Il volume pone al centro l'Altare della Patria, il luogo sacro dell'identità italiana, il simbolo della cosa più importante che hanno compiuto gli italiani nell'ultimo secolo e mezzo: una nazione libera, indipendente e unita.
Ma fu il Cimitero degli eroi di Aquileia il vero punto di partenza del processo identitario, poi riformulato con il Sacrario di Redipuglia.
Il fronte dell'Isonzo è il luogo vero, quello dove s'intrecciano milioni di storie di valorosi ventenni di ogni ceto sociale e regione.
Particolarmente pregevoli, le vere “operazioni verità” su battaglie conosciutissime (come Caporetto, una sconfitta, non certo una “disfatta”, come ci viene dipinta da un secolo) e quella della Bainsizza.
Le storie di singoli soldati, eroi, sono commoventi, esaltanti, coinvolgenti per l’alto carico di “azione” e avventura che comportano. Insomma, ci sono tutti gli ingredienti per affascinare i ragazzi e risvegliare in loro le energie morali e intellettuali più positive, soprattutto nel panorama di desolante abbandono valoriale nel quale sono lasciati da media e, purtroppo, spesso anche famiglie.

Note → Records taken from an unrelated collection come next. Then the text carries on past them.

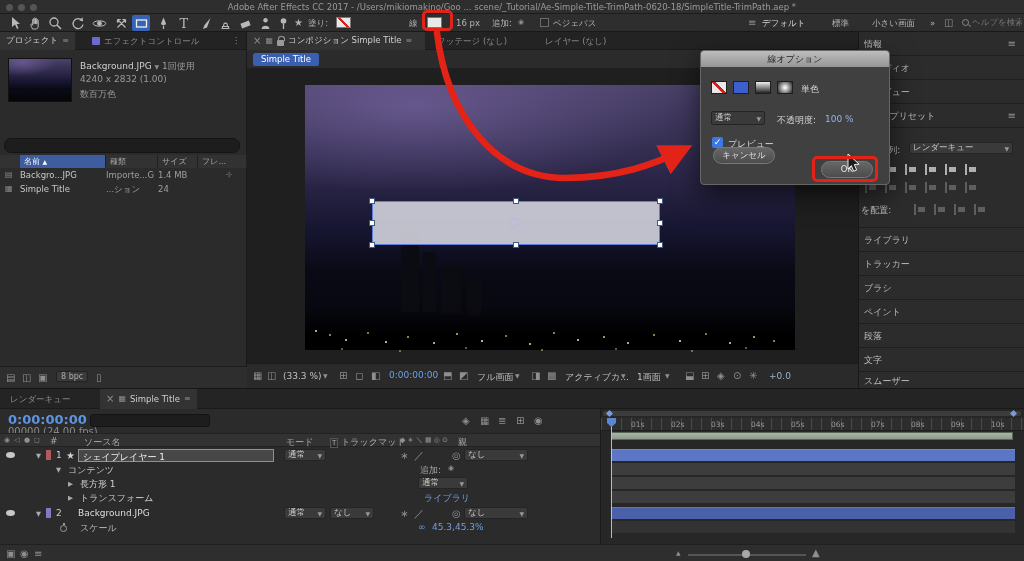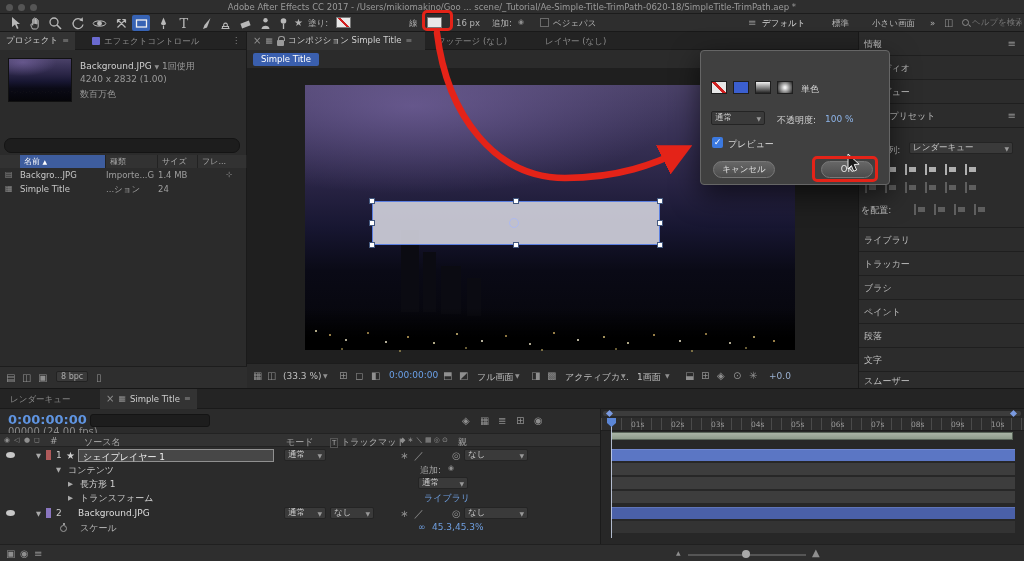--- a/index.html
+++ b/index.html
@@ -548,6 +548,7 @@
   </div>
 
   <div class="dialog abs" style="left:700px;top:50px;width:190px;height:135px">
+    <div class="dlg-title">線オプション</div>
     <span class="dsw" style="left:10px;top:30px;background:#e8e8e8 linear-gradient(45deg,transparent 42%,#d02020 42%,#d02020 58%,transparent 58%)"></span>
     <span class="dsw" style="left:32px;top:30px;background:#3b5fd0"></span>
     <span class="dsw" style="left:54px;top:30px;background:linear-gradient(180deg,#f0f0f0,#222)"></span>

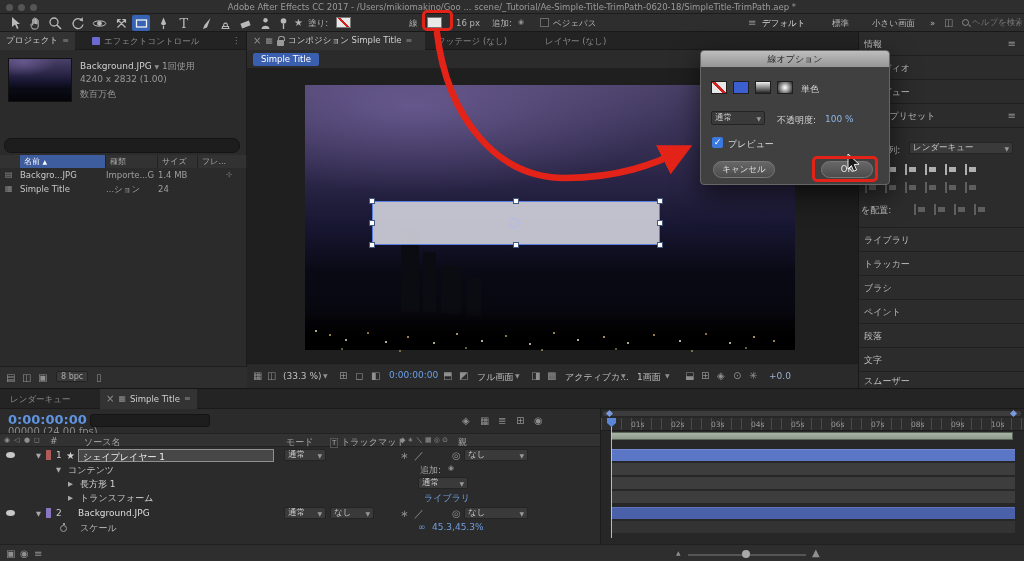--- a/index.html
+++ b/index.html
@@ -565,7 +565,7 @@
     <span class="dcb" style="left:11px;top:86px">✓</span>
     <span class="abs" style="left:27px;top:87px;color:#d5d5d5">プレビュー</span>
 
-    <span class="btn" style="left:12px;top:110px;width:62px">キャンセル</span>
+    <span class="btn" style="left:12px;top:96px;width:62px">キャンセル</span>
     <span class="btn" style="left:120px;top:110px;width:52px">OK</span>
   </div>
 

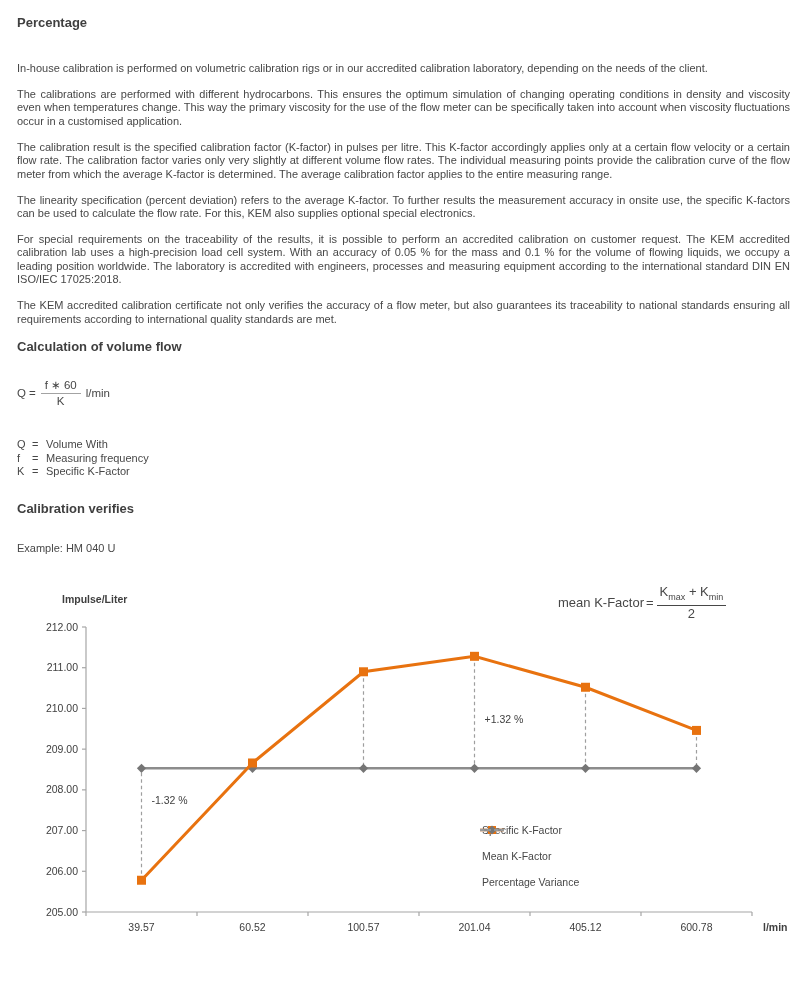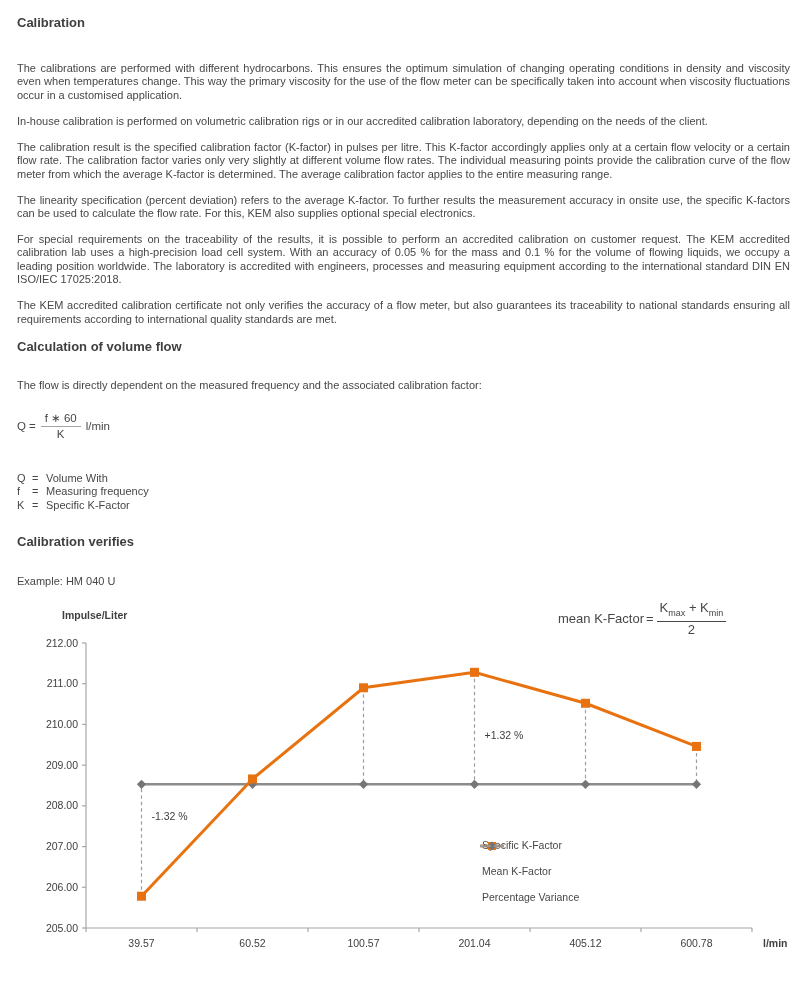--- a/index.html
+++ b/index.html
@@ -70,7 +70,7 @@
 
 <div class="page">
 
-  <h1>Calibration</h1>
+  <h1>Percentage</h1>
 
   <p class="para">The calibrations are performed with different hydrocarbons. This ensures the optimum simulation of changing operating conditions in density and viscosity even when temperatures change. This way the primary viscosity for the use of the flow meter can be specifically taken into account when viscosity fluctuations occur in a customised application.</p>
   <p class="para">In-house calibration is performed on volumetric calibration rigs or in our accredited calibration laboratory, depending on the needs of the client.</p>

Questo libro è strutturato per gli insegnanti e gli studenti affinché recuperino il sentimento di una patria comune e dell'immane sacrificio collettivo compiuto per coronare il Risorgimento, così come è scolpito anche sulle lapidi di ogni municipio italiano. Storia della singola comunità e grande Storia diventano così un tutt'uno.

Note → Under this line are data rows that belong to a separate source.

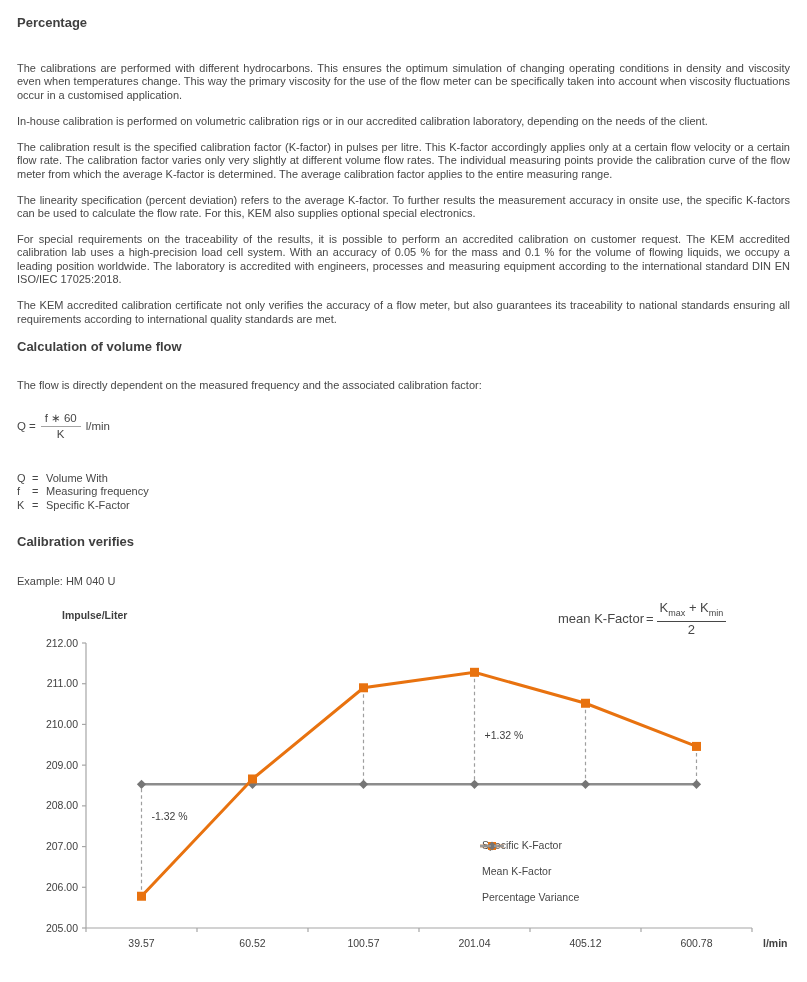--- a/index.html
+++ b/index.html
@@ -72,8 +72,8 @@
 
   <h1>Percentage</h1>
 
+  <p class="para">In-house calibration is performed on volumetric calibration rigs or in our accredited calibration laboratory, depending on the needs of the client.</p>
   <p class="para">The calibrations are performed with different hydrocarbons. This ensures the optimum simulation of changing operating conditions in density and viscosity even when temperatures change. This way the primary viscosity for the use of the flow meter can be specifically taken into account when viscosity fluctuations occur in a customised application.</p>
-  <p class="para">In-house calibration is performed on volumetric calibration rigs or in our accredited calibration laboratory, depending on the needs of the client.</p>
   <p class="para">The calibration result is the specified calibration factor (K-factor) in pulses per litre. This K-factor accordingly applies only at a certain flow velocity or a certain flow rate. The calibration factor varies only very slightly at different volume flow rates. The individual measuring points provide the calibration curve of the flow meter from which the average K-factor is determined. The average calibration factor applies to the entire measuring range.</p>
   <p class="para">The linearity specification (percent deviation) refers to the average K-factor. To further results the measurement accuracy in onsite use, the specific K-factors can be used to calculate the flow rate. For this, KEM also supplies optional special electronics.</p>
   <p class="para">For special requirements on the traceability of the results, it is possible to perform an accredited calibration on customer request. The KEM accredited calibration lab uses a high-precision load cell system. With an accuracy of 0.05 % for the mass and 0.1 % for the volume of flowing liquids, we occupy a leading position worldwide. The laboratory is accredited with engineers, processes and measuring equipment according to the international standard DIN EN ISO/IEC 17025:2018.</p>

Purtroppo, in Italia si è assistito a una colpevolizzazione del concetto di nazione e di patria, sia a causa della Guerra fredda e della contrapposizione ideologica, sia perché una storiografia NON SCIENTIFICA ha sviluppato dei giudizi emotivi e tranchant sul nostro passato bellico e sociale, poi branditi come un vero randello ideologico dai media, dall’istruzione e dalla politica.
Una volta scomparsa la monarchia, istituzione che simboleggiava direttamente la continuità con il Risorgimento, una volta scomparsi i partiti liberale e repubblicano che alla sua tradizione si ispiravano, si è insistito solamente sul carattere patologico del patriottismo, visto come sinonimo di nazionalismo estremista che “radicandosi nella paura e nell’odio sviluppa affinità con il razzismo”.
Un processo di livello intellettuale miserevole, paragonabile a quelle criminalizzazioni dell’istituto familiare dovute ai litigi o alle violenze che talvolta si verificano nel suo seno. (A questo punto si potrebbe anche criminalizzare il lavoro perché capitano gli incidenti sul lavoro). Tutto ciò che è aggregazione umana, organismo sociale, istituzione, presenta delle criticità e dei fenomeni corruttivi. L’uomo è fatto così, ma senza queste aggregazioni saremmo rimasti all’età della pietra.
Invece, come spiegava il sociologo irlandese – peraltro marxista - Benedict Anderson: “E’ bene ricordare che LE NAZIONI SUSCITANO AMORE, e spesso amore pronto al sacrificio. I PRODOTTI CULTURALI del nazionalismo (poesia, letteratura, musica e arti plastiche) illustrano questo amore in centinaia di forme diverse. Mentre è difficile trovare analoghi prodotti nazionalisti che producano paura e odio”.
Non è quindi pensabile che si possa continuare a interpretare inni, simboli e tradizioni della collettività, che vanno dal 1870 a oggi come espressioni “fasciste” o “di destra”.
Anzi, questi simboli sono proprio ELEMENTI PACIFICATORI, minimi comuni denominatori, così come il padre di un soldato della Rsi e il padre di un partigiano avevano magari servito, durante la Grande Guerra, nello stesso reggimento sul Carso o sul Piave. La Patria unisce gli estremi opposti, come quando sia sul confine occidentale che orientale, fascisti e Antifascisti collaborarono per difendere i confini dell’Italia dall’invasore esterno. La tradizione, poi, collante identitario, unifica, compatta e seduce in nuovi arrivati, contribuendo a integrarli.
Insomma, un libro da comprare, e da sfogliare con i propri figli. Anche piccoli: è pieno di figure.